Department of Pathology, Memorial Sloan Kettering Cancer Center, New York, NY, 10065, USA.
Department of Medicine, Memorial Sloan Kettering Cancer Center, New York, NY, 10065, USA.
Mod Pathol. 2020 Jan;33(1):38-46. doi: 10.1038/s41379-019-0324-7. Epub 2019 Aug 2.
With the FDA approval of larotrectinib, NTRK fusion assessment has recently become a standard part of management for patients with locally advanced or metastatic cancers. Unlike somatic mutation assessment, the detection of NTRK fusions is not straightforward, and various assays exist at the DNA, RNA, and protein level. Here, we investigate the performance of immunohistochemistry and DNA-based next-generation sequencing to indirectly or directly detect NTRK fusions relative to an RNA-based next-generation sequencing approach in the largest cohort of NTRK fusion positive solid tumors to date. A retrospective analysis of 38,095 samples from 33,997 patients sequenced by a targeted DNA-based next-generation sequencing panel (MSK-IMPACT), 2189 of which were also examined by an RNA-based sequencing assay (MSK-Fusion), identified 87 patients with oncogenic NTRK1-3 fusions. All available institutional NTRK fusion positive cases were assessed by pan-Trk immunohistochemistry along with a cohort of control cases negative for NTRK fusions by next-generation sequencing. DNA-based sequencing showed an overall sensitivity and specificity of 81.1% and 99.9%, respectively, for the detection of NTRK fusions when compared to RNA-based sequencing. False negatives occurred when fusions involved breakpoints not covered by the assay. Immunohistochemistry showed overall sensitivity of 87.9% and specificity of 81.1%, with high sensitivity for NTRK1 (96%) and NTRK2 (100%) fusions and lower sensitivity for NTRK3 fusions (79%). Specificity was 100% for carcinomas of the colon, lung, thyroid, pancreas, and biliary tract. Decreased specificity was seen in breast and salivary gland carcinomas (82% and 52%, respectively), and positive staining was often seen in tumors with neural differentiation. Both sensitivity and specificity were poor in sarcomas. Selection of the appropriate assay for NTRK fusion detection therefore depends on tumor type and genes involved, as well as consideration of other factors such as available material, accessibility of various clinical assays, and whether comprehensive genomic testing is needed concurrently.

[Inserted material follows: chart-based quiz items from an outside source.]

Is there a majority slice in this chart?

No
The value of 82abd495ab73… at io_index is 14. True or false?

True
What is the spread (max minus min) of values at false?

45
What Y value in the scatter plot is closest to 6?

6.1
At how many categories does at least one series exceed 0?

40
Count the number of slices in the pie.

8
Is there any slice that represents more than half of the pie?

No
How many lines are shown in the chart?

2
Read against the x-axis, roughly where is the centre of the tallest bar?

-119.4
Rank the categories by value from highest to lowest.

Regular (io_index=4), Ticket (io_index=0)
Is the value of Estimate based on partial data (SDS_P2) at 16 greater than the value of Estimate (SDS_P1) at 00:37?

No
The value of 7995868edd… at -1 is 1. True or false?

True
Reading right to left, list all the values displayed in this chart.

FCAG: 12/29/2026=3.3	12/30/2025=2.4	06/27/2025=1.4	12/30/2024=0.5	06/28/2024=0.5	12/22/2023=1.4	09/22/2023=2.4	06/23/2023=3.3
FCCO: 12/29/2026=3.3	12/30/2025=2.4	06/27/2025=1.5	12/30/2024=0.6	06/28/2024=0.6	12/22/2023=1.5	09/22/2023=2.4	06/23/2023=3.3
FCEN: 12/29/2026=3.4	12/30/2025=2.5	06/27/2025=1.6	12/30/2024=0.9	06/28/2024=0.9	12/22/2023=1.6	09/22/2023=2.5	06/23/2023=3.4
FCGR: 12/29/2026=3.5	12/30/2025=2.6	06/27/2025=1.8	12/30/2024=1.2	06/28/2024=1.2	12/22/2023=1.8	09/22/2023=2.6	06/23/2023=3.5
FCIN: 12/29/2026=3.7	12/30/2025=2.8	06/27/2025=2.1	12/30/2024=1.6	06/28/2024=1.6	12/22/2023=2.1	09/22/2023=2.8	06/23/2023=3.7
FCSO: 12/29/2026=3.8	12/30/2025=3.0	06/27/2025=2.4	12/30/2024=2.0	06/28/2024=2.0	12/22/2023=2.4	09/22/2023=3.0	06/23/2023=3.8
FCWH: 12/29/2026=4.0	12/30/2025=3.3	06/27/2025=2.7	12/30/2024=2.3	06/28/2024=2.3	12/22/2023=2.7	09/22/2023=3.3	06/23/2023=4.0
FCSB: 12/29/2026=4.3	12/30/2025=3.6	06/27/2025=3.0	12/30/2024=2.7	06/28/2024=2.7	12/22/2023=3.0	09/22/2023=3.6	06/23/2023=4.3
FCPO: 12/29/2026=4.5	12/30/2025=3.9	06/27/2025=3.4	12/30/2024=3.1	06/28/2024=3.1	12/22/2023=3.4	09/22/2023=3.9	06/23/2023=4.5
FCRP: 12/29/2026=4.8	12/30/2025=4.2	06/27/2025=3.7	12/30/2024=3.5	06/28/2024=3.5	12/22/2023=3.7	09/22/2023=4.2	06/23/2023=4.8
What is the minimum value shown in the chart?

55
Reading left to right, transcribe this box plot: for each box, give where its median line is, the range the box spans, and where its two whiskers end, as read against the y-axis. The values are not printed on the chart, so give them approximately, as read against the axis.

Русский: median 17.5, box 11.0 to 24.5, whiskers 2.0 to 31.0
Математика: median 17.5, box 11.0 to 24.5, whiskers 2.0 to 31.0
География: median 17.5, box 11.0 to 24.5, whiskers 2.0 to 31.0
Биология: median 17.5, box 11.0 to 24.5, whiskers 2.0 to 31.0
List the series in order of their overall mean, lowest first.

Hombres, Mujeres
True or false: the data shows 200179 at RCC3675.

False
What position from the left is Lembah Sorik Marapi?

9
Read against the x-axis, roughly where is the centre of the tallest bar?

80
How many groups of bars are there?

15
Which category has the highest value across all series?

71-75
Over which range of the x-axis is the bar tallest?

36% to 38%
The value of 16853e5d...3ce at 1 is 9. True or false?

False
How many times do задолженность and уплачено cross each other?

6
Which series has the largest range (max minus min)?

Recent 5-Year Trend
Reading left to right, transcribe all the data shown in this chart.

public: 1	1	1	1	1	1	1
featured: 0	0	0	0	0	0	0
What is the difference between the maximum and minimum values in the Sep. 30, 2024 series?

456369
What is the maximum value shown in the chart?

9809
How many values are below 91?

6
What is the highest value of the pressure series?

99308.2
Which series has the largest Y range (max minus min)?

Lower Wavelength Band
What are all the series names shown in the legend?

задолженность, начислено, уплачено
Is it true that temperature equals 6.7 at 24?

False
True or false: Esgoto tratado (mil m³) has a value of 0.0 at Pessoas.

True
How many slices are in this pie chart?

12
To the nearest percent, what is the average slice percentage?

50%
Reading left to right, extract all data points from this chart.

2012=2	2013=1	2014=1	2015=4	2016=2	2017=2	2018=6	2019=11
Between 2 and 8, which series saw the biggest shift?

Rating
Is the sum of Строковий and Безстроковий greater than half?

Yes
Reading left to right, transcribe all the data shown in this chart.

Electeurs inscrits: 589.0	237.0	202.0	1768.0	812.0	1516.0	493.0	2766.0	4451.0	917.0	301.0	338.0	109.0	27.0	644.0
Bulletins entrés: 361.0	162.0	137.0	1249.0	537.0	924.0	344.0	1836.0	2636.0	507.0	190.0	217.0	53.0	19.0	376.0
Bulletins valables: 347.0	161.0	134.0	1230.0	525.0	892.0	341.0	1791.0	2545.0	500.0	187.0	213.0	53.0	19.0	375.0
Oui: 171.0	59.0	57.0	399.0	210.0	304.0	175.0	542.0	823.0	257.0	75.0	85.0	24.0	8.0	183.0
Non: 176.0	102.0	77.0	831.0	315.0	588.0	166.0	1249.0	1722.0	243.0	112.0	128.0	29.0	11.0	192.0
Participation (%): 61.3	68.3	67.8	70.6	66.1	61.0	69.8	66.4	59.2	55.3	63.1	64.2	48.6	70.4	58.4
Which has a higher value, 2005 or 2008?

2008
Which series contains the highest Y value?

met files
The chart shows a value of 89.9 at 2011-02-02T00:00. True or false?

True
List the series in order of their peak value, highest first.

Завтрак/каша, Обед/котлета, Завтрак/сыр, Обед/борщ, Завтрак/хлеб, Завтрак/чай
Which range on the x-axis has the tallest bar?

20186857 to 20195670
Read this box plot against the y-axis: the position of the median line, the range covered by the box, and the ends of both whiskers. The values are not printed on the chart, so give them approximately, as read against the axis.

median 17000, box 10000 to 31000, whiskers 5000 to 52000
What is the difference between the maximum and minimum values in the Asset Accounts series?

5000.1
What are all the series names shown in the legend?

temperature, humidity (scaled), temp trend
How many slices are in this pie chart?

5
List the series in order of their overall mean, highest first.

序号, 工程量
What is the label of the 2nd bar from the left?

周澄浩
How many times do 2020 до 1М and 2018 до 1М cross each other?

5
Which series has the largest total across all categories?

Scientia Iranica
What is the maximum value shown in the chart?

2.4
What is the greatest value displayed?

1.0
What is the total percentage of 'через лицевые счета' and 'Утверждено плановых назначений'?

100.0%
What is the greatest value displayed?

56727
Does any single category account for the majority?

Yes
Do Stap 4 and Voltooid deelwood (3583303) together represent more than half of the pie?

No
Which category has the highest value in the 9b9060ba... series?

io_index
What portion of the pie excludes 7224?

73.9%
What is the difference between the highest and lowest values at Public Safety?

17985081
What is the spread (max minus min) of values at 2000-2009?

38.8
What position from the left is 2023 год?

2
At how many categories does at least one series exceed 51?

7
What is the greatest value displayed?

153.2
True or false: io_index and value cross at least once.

随着拉罗替尼(larotrectinib)获得美国食品药品监督管理局(FDA)批准,NTRK 融合评估最近已成为局部晚期或转移性癌症患者管理的标准部分。与体细胞突变评估不同,NTRK 融合的检测并不简单,并且在 DNA、RNA 和蛋白质水平上存在各种检测方法。在这里,我们研究了免疫组织化学和基于 DNA 的下一代测序相对于迄今为止最大的 NTRK 融合阳性实体瘤的 RNA 为基础的下一代测序方法,以间接或直接检测 NTRK 融合的性能。对通过靶向 DNA 为基础的下一代测序面板(MSK-IMPACT)对 33997 名患者中的 38095 个样本进行的回顾性分析中,其中 2189 个样本还通过 RNA 为基础的测序检测(MSK-Fusion)进行了检查,确定了 87 例具有致癌性 NTRK1-3 融合的患者。所有可用的机构 NTRK 融合阳性病例均通过泛 Trk 免疫组织化学进行评估,并对一组通过下一代测序为阴性的 NTRK 融合对照病例进行评估。与基于 RNA 的测序相比,DNA 为基础的测序显示出检测 NTRK 融合的总体敏感性和特异性分别为 81.1%和 99.9%。当融合涉及未被检测到的检测点时,会出现假阴性。免疫组织化学显示出 87.9%的总体敏感性和 81.1%的特异性,NTRK1(96%)和 NTRK2(100%)融合的敏感性较高,而 NTRK3 融合的敏感性较低(79%)。对于结直肠癌、肺癌、甲状腺癌、胰腺癌和胆管癌,特异性为 100%。在乳腺癌和唾液腺癌中特异性降低(分别为 82%和 52%),并且在具有神经分化的肿瘤中经常看到阳性染色。肉瘤的敏感性和特异性都很差。因此,选择用于 NTRK 融合检测的适当检测方法取决于肿瘤类型和涉及的基因,以及其他因素的考虑,例如可用材料、各种临床检测方法的可及性以及是否需要同时进行全面的基因组测试。